11 people in southern Thailand have been infected with a strain of malaria that primarily infects macaque monkeys.

Health authorities said the southern provinces of Trat, Songkhla and Ranong were the areas most at risk for Plasmodium Knowlesi infections.

Koh Chang Island reported nine such infections, with the rest reported in Bo Rai.

According to the governor, Chamnanwit Terat, most of the patients lived and/or worked near forests inhabited by the macaque monkey.
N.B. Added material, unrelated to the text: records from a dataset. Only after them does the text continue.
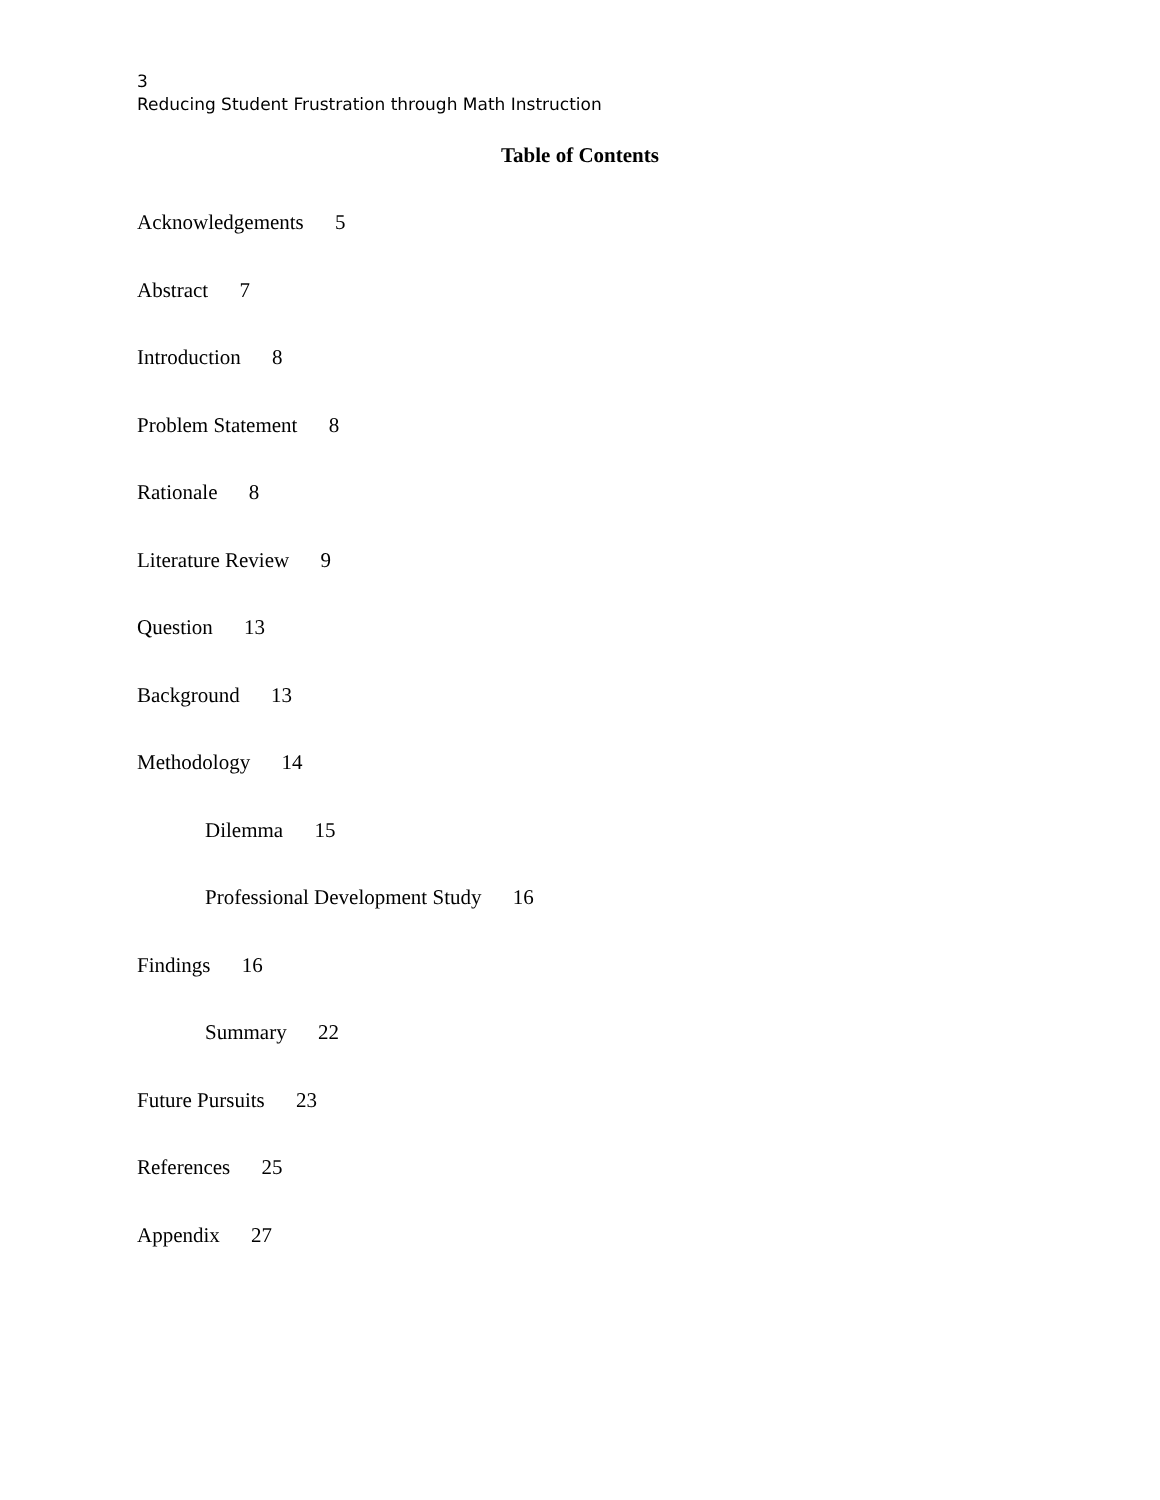3
Reducing Student Frustration through Math Instruction
Table of Contents
Acknowledgements 5
Abstract 7
Introduction 8
Problem Statement 8
Rationale 8
Literature Review 9
Question 13
Background 13
Methodology 14
Dilemma 15
Professional Development Study 16
Findings 16
Summary 22
Future Pursuits 23
References 25
Appendix 27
Although they have since recovered, Mr Chamnanwit said they were told to remain vigilant to prevent the disease from spreading further within the community from the macaque monkey.

In the past year, 70 people have contracted malaria, which is caused by a parasite.

P. knowlesi, like the other parasites responsible for malaria, can only be spread by its vector, the Anopheles mosquitoes.

See: Anti-mosquito guide: all about mosquitoes to protect yourself from them

In 2004, researchers in Sarawak, Malaysia found that the parasite was able to infect humans and long-tailed and pigtailed macaques.

The provincial administration plans to inform the public about the threat posed by Plasmodium Knowlesi infections, Chamnanwut said.

To avoid getting infected, residents living near forest areas are advised to apply mosquito repellents before going out and sleep with mosquito nets covering them.

According to the Department of Disease Control, residents living near wild macaque habitats are also advised to take extra precautions.

On Koh Chang, a popular tourist destination, live at least 1,000 long-tailed and pig-tailed macaques, according to park chief Dusit Samuttrakapong.

About Plasmodium knowlesi and the macaque monkey

P. knowlesi is now recognized as the fifth type of Plasmodium responsible for malaria in humans.

Infections have been reported across Southeast Asia.

According to molecular, entomological and epidemiological data, human infections with P. knowlesi are not of recent onset, and P. knowlesi malaria is primarily a zoonosis.

In humans, infections were not diagnosed until molecular detection methods distinguished P. knowlesi from the morphologically similar P. malariae.

Infections caused by P. knowlesi in humans are life-threatening, but if detected early enough, they can be treated.